By Daniel Walker Guido
King of the hill. It's a position coveted by all of the nation's largest home builders. Reaching the pinnacle's peak rewards its conqueror unique access to credit, unrivaled economies of scale, unsurpassed name recognition, and unmatched bragging rights--at least until the next major acquisition by a competitor.
Having long cited the economic harmony a merger of two or more of the industry's five largest titans would bring, Wall Street has had to settle for multiple marriages of large- and medium-sized builders. As 2001 drew to a close, two more such mergers were announced. While many investors wrote off the housing industry following Sept. 11, the industry instead rallied, pulling out of the steep, but shallow, gulch in which it tumbled as traffic vanished from model home centers for a couple of weeks following the attacks.

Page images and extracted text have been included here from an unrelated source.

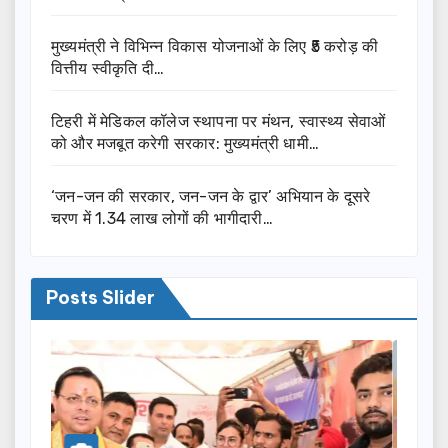
मुख्यमंत्री ने विभिन्न विकास योजनाओं के लिए ₹5 करोड़ की
वित्तीय स्वीकृति दी…
टिहरी में मेडिकल कॉलेज स्थापना पर मंथन, स्वास्थ्य सेवाओं
को और मजबूत करेगी सरकार: मुख्यमंत्री धामी…
‘जन-जन की सरकार, जन-जन के द्वार’ अभियान के दूसरे
चरण में 1.34 लाख लोगों की भागीदारी…
Posts Slider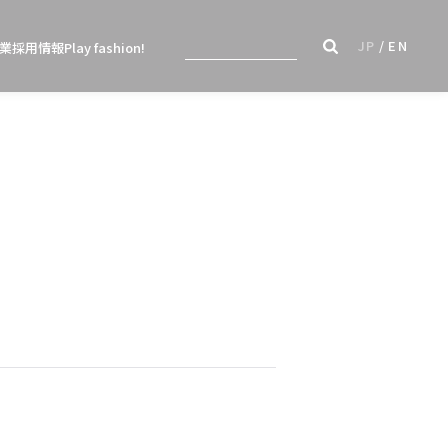
JP
EN
業
採用情報
Play fashion!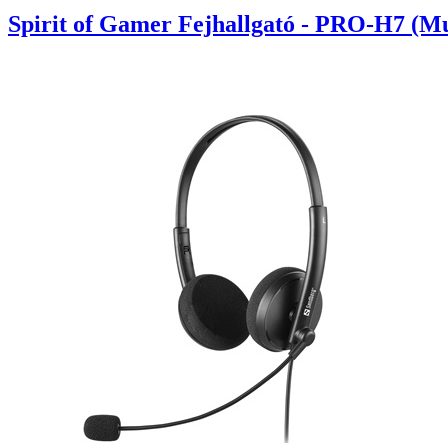
Spirit of Gamer Fejhallgató - PRO-H7 (Mu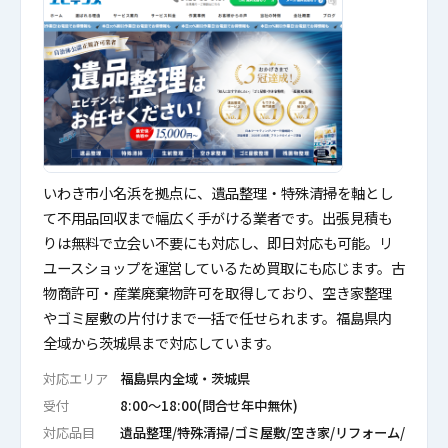
いわき市小名浜を拠点に、遺品整理・特殊清掃を軸とし
て不用品回収まで幅広く手がける業者です。出張見積も
りは無料で立会い不要にも対応し、即日対応も可能。リ
ユースショップを運営しているため買取にも応じます。古
物商許可・産業廃棄物許可を取得しており、空き家整理
やゴミ屋敷の片付けまで一括で任せられます。福島県内
全域から茨城県まで対応しています。
対応エリア
福島県内全域・茨城県
受付
8:00〜18:00(問合せ年中無休)
対応品目
遺品整理/特殊清掃/ゴミ屋敷/空き家/リフォーム/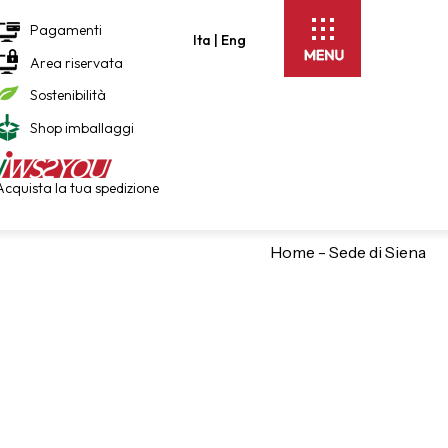
Pagamenti
Ita |
Eng
Area riservata
Sostenibilità
Shop imballaggi
Acquista la tua spedizione
Home
-
Sede di Siena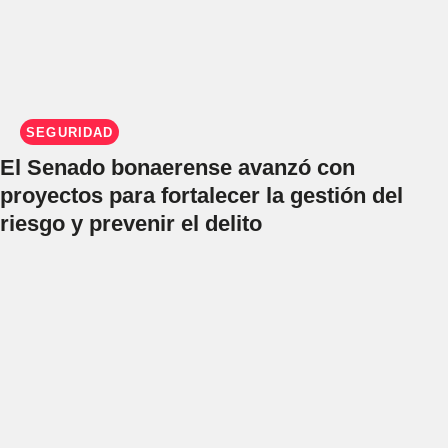
SEGURIDAD
El Senado bonaerense avanzó con
proyectos para fortalecer la gestión del
riesgo y prevenir el delito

By October, home buyers were back out in force. Sales surged, stock prices regrouped, consumer confidence increased, and mortgages moderated. With many reporting three- to six-month order backlogs, all systems were go for consolidations to once again lift off.
They did. In late November, Miami-based Lennar, ranked third on the 2001 Builder 100 list, announced it had signed an agreement to purchase Baltimore-based Patriot Homes for an undisclosed price.
And, in a move it expects will raise its 2002 Builder 100 ranking from 13 to eight, Hovnanian Enterprises of Red Bank, N.J., announced Dec. 19 that it plans a $240 million acquisition of The Forecast Group, a privately held, single-family builder based in Rancho Cucamonga, Calif. Hovnanian expects to outlay $225 million in cash and stock and assume $15 million in debt. The deal is expected to close this month. Forecast delivered 2,138 homes in California, producing $480 million in revenue and $74.5 million in pretax income in its 2001 fiscal year ending Oct. 31.
In January 2001, Hovnanian purchased Landover, Md.-based Washington Homes, ranked 32. By doing so, Hovnanian increased its leverage in Maryland, Virginia, and North Carolina. Shortly thereafter, "earnings per share surged 57 percent and average return on equity shot up seven points to 20 percent," says John Stanley, home building analyst for Wall Street investment bank UBS Warburg.
As the news broke of the newest Hovnanian acquisition, Stanley said he likes the deal because "it doesn't wreck Hovnanian's balance sheet, and it represents a logical expansion move. Fortunately, Hovnanian and its peers have a great record on those matters, unlike most industries."